The national canine research council thinks a multifactor approach is better than the blanket solution of BSL. So far, breed-specific legislation has proven to be a hurried approach that needs urgent review.
And lastly, the Obama Administration made a categorical statement indicating the administration don’t support breed-specific legislation given the overwhelming evidence that ban on specific dog breed is a waste of public resources.
Why Breed-Specific Legislation Doesn’t Work
Breed-specific legislation seeks to unfairly punish particular breeds while leaving a wider gap for assault on the public. Organizations, who should know better, have spoken in clear terms condemning the act. They call for a multifactor approach to ensure the protection of everyone, including dogs.
Dog ownership is not a game; it is a relationship between people and their pets. If the government is concerned about citizens’ wellbeing, they should know how much these pets mean to their owners.
Breed-specific legislation turns attention away from other dogs to cause harm to people. Instead of racial profiling of dogs, why not institute responsible pet ownership law that will regulate activities of all dogs?
Signals Breed-Specific Legislation is failing
Some communities in the US have put on hold their BSL laws; some have reviewed it to be more people-friendly. In Italy, the BSL was repealed on the ground of costly implementation.
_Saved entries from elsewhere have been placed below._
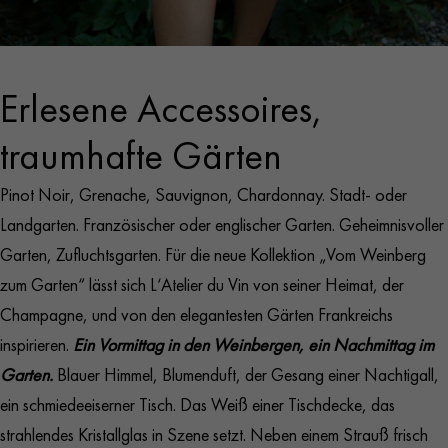
Erlesene Accessoires,
traumhafte Gärten
Pinot Noir, Grenache, Sauvignon, Chardonnay. Stadt- oder
Landgarten. Französischer oder englischer Garten. Geheimnisvoller
Garten, Zufluchtsgarten. Für die neue Kollektion „Vom Weinberg
zum Garten“ lässt sich L‘Atelier du Vin von seiner Heimat, der
Champagne, und von den elegantesten Gärten Frankreichs
inspirieren.
Ein Vormittag in den Weinbergen, ein Nachmittag im
Garten.
Blauer Himmel, Blumenduft, der Gesang einer Nachtigall,
ein schmiedeeiserner Tisch. Das Weiß einer Tischdecke, das
strahlendes Kristallglas in Szene setzt. Neben einem Strauß frisch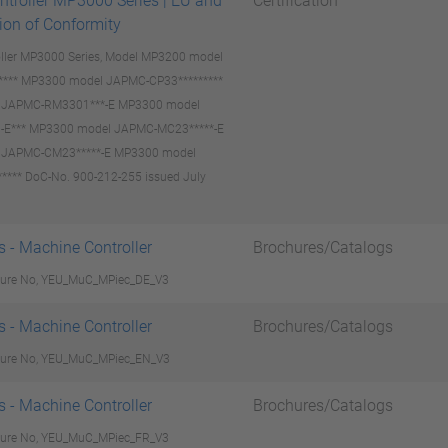
troller MP3000 Series | EU and
Certification
ion of Conformity
ller MP3000 Series, Model MP3200 model
***** MP3300 model JAPMC-CP33*********
 JAPMC-RM3301***-E MP3300 model
E*** MP3300 model JAPMC-MC23*****-E
 JAPMC-CM23*****-E MP3300 model
*** DoC-No. 900-212-255 issued July
s - Machine Controller
Brochures/Catalogs
chure No, YEU_MuC_MPiec_DE_V3
s - Machine Controller
Brochures/Catalogs
chure No, YEU_MuC_MPiec_EN_V3
s - Machine Controller
Brochures/Catalogs
chure No, YEU_MuC_MPiec_FR_V3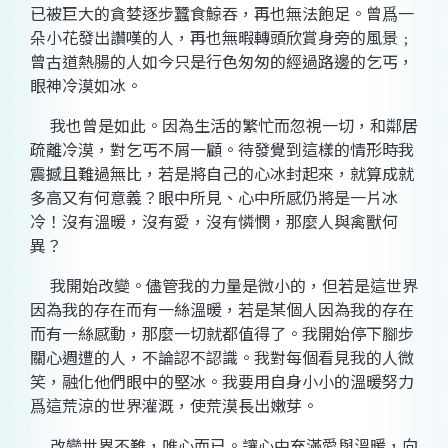
已被巨大的貪婪逐步蠶食鯨吞，再也無法飽足。曾爲一
朵小花發出讚嘆的人，再也無暇轉頭欣賞身旁的風景﹔
曾古道熱腸的人如今只是行色匆匆的經過路邊的乞丐，
眼神冷漠如冰。
我也曾是如此。因為生活的繁忙而忽視一切，和鄰居
疏離冷漠，對乞丐不屑一顧。待發覺到這樣的情形時我
震撼且難過無比，若是將自己的心冰封起來，就算成就
多高又有何意義？眼中所見、心中所感仍將是一片冰
冷！沒有溫暖，沒有愛，沒有憐憫，那麼人與禽獸何
異？
我開始改變。儘管我的力量是微小的，但若是這世界
因為我的存在而有一絲溫暖，若是某個人因為我的存在
而有一絲感動，那麼一切就都值得了。我開始停下腳步
關心週遭的人，不論認不認識。我對每個看見我的人微
笑，融化他們眼中的堅冰。我要用自身小小的溫暖努力
爲這荒涼的世界灌溉，使荒漠長出嫩芽。
改變世界不難，唯心而已。讓心中充滿愛與溫暖，向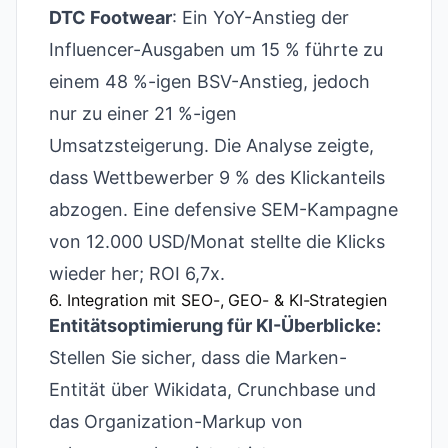
DTC Footwear
: Ein YoY-Anstieg der
Influencer-Ausgaben um 15 % führte zu
einem 48 %-igen BSV-Anstieg, jedoch
nur zu einer 21 %-igen
Umsatzsteigerung. Die Analyse zeigte,
dass Wettbewerber 9 % des Klickanteils
abzogen. Eine defensive SEM-Kampagne
von 12.000 USD/Monat stellte die Klicks
wieder her; ROI 6,7x.
6. Integration mit SEO-, GEO- & KI-Strategien
Entitätsoptimierung für KI-Überblicke:
Stellen Sie sicher, dass die Marken-
Entität über Wikidata, Crunchbase und
das Organization-Markup von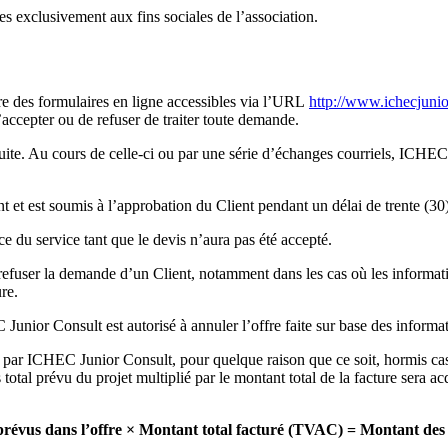
 exclusivement aux fins sociales de l’association.
e des formulaires en ligne accessibles via l’URL
http://www.ichecjunio
ccepter ou de refuser de traiter toute demande.
ite. Au cours de celle-ci ou par une série d’échanges courriels, ICHEC J
nt et est soumis à l’approbation du Client pendant un délai de trente (30)
du service tant que le devis n’aura pas été accepté.
 refuser la demande d’un Client, notamment dans les cas où les inform
re.
unior Consult est autorisé à annuler l’offre faite sur base des informati
n par ICHEC Junior Consult, pour quelque raison que ce soit, hormis ca
total prévu du projet multiplié par le montant total de la facture sera a
 prévus dans l’offre × Montant total facturé (TVAC) = Montant des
The Dutch government in June 2009 indicated its intention to remove pit bull from the list of a banned breed. The government came to a decision when it discovered an increase in dog bites despite the ban on the pit bull.
Although the enactment of BSL by local administration satisfies constitutional provision, it flatly fails peoples’ approval.
The rising voices against BSL aren’t about scrapping pet ownership law but to have more dog-friendly legislation. The government should consider the right side of dogs in society and enact laws to respect the feelings of the people.
As it stands, the purpose of breed-specific legislation is dead on arrival, and it needs to give way to a people-oriented law.